The notion of the Big Bang goes back nearly 100 years, when the first evidence for the expanding Universe appeared.
If the Universe is expanding and cooling today, that implies a past that was smaller, denser, and hotter. In our imaginations, we can extrapolate back to arbitrarily small sizes, high densities, and hot temperatures: all the way to a singularity, where all of the Universe’s matter and energy was condensed in a single point.
For many decades, these two notions of the Big Bang — of the hot dense state that describes the early Universe and the initial singularity — were inseparable.
But beginning in the 1970s, scientists started identifying some puzzles surrounding the Big Bang, noting several properties of the Universe that weren’t explainable within the context of these two notions simultaneously.

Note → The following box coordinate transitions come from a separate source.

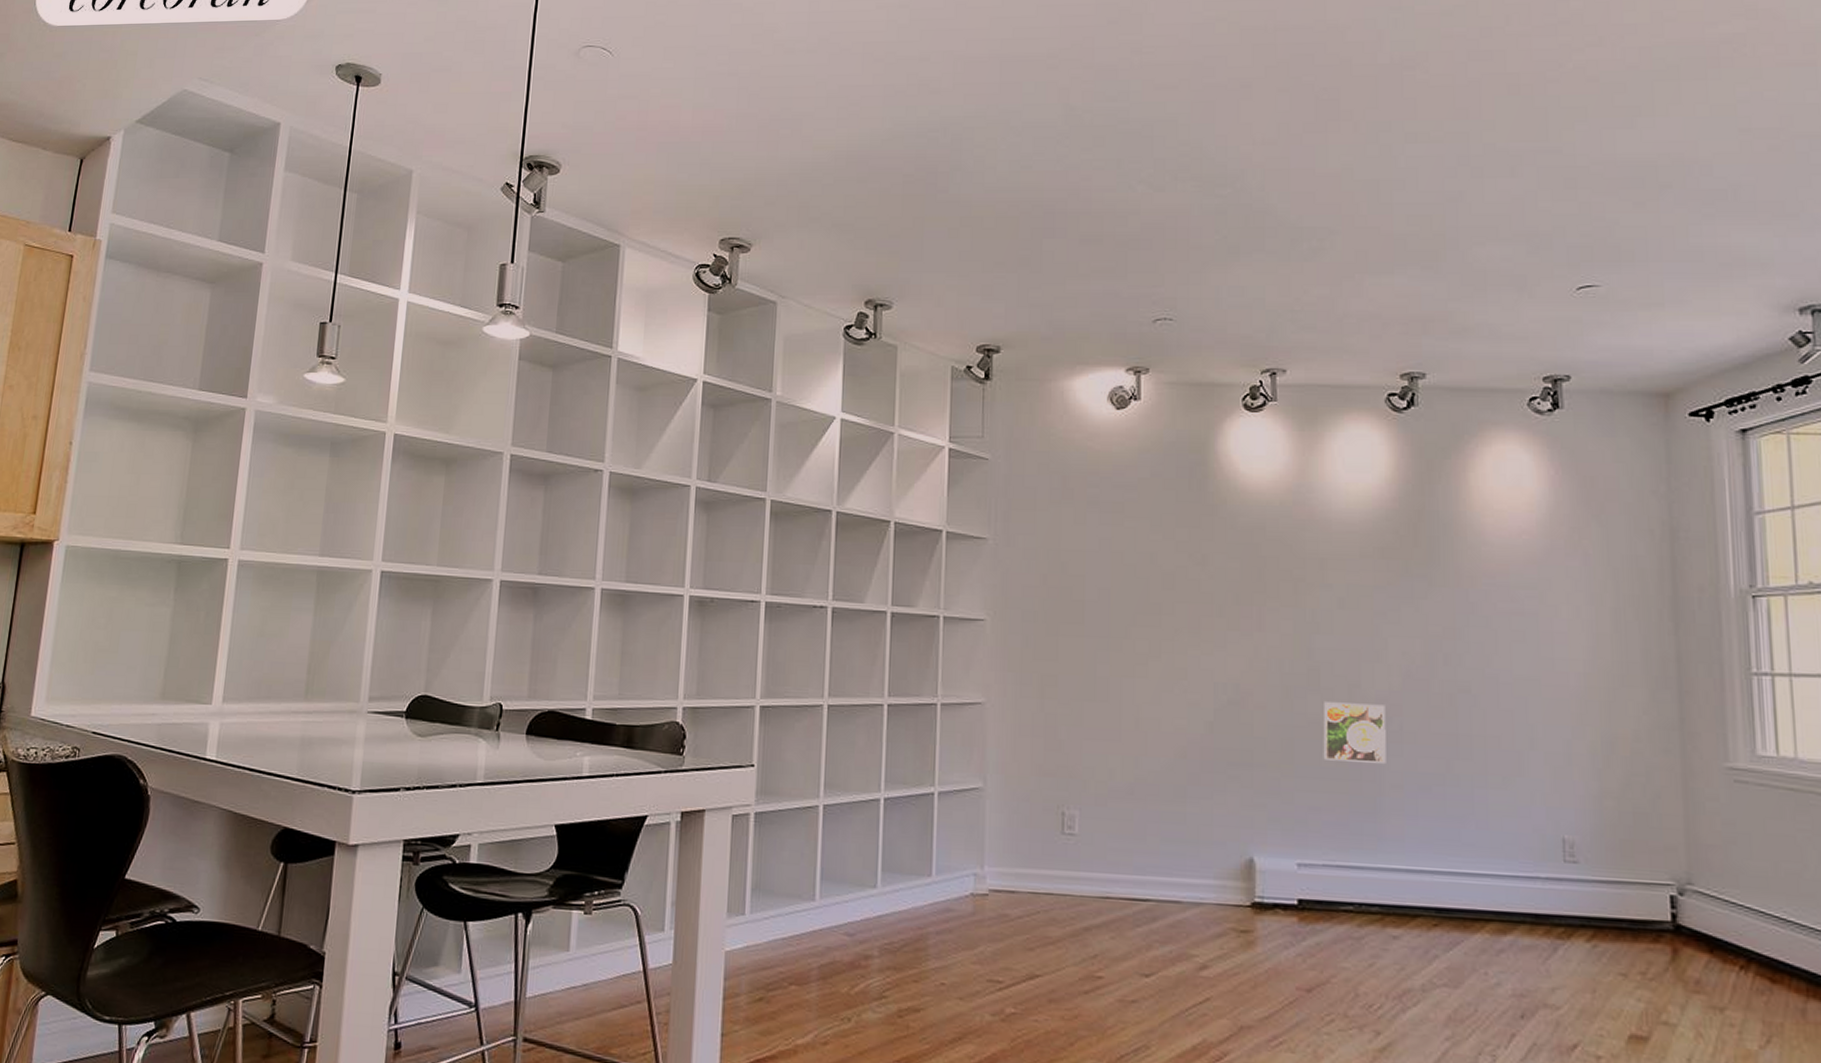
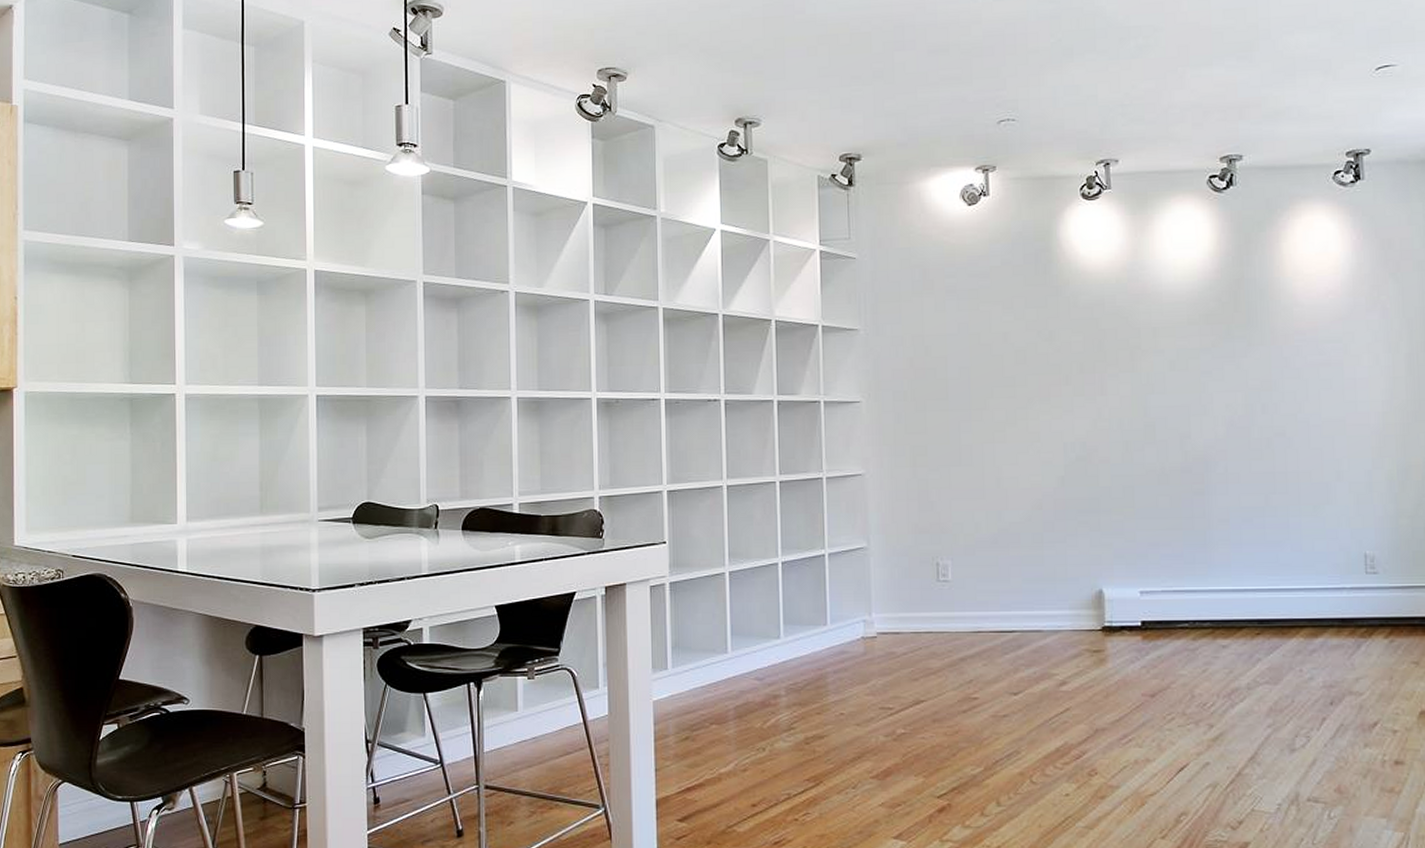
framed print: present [1323,702,1386,763] -> none [1159,451,1214,502]

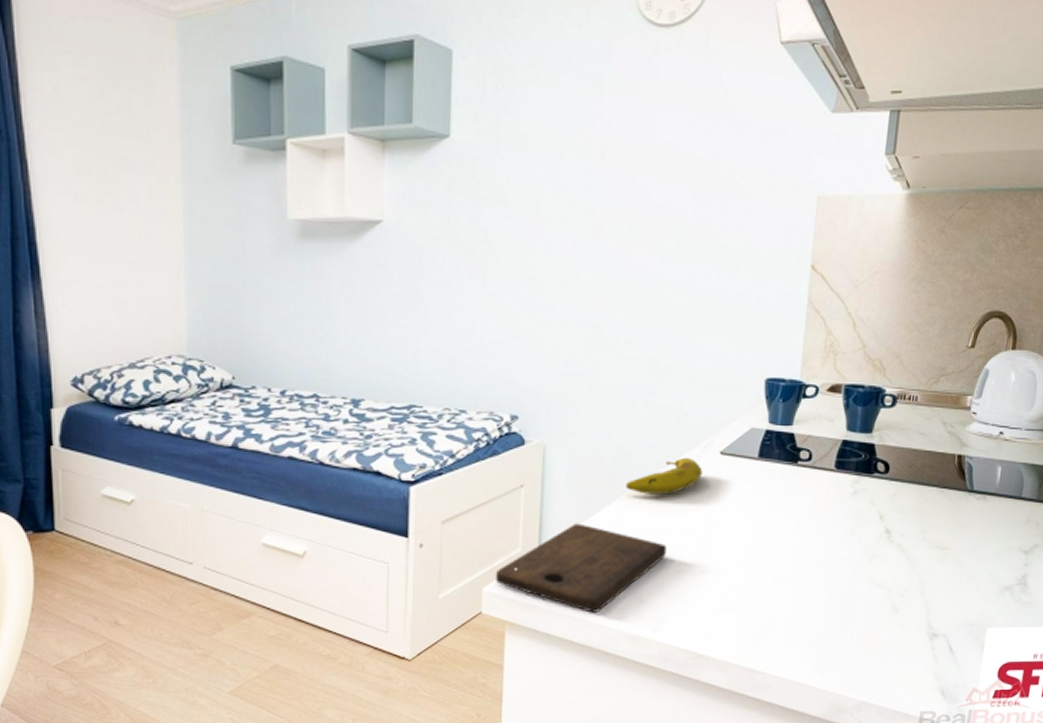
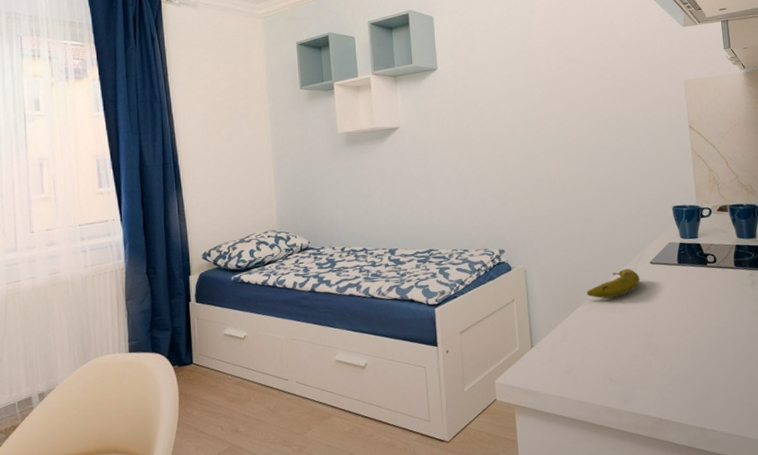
cutting board: present [496,523,667,613] -> none [503,324,624,393]

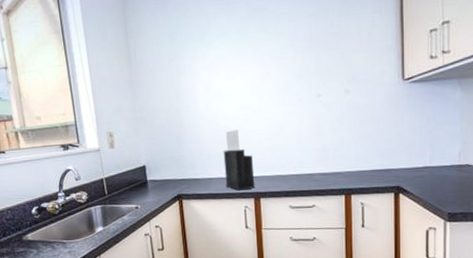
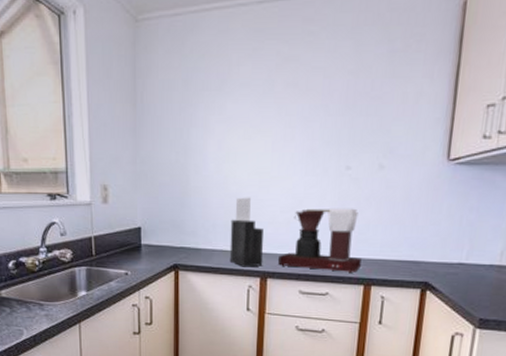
coffee maker: none [268,129,340,187] -> present [278,207,361,274]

When cosmic inflation was first put forth and developed in the early 1980s, it separated the two definitions of the Big Bang, proposing that the early hot, dense state never achieved these singular conditions, but rather that a new, inflationary state preceded it.
There really was a Universe before the hot Big Bang, and some very strong evidence from the 21st century truly proves that it’s so.
Although we’re certain that we can describe the very early Universe as being hot, dense, rapidly expanding, and full of matter-and-radiation — i.e., by the hot Big Bang — the question of whether that was truly the beginning of the Universe or not is one that can be answered with evidence.
The differences between a Universe that began with a hot Big Bang and a Universe that had an inflationary phase that precedes and sets up the hot Big Bang are subtle, but tremendously important. After all, if we want to know what the very beginning of the Universe was, we need to look for evidence from the Universe itself.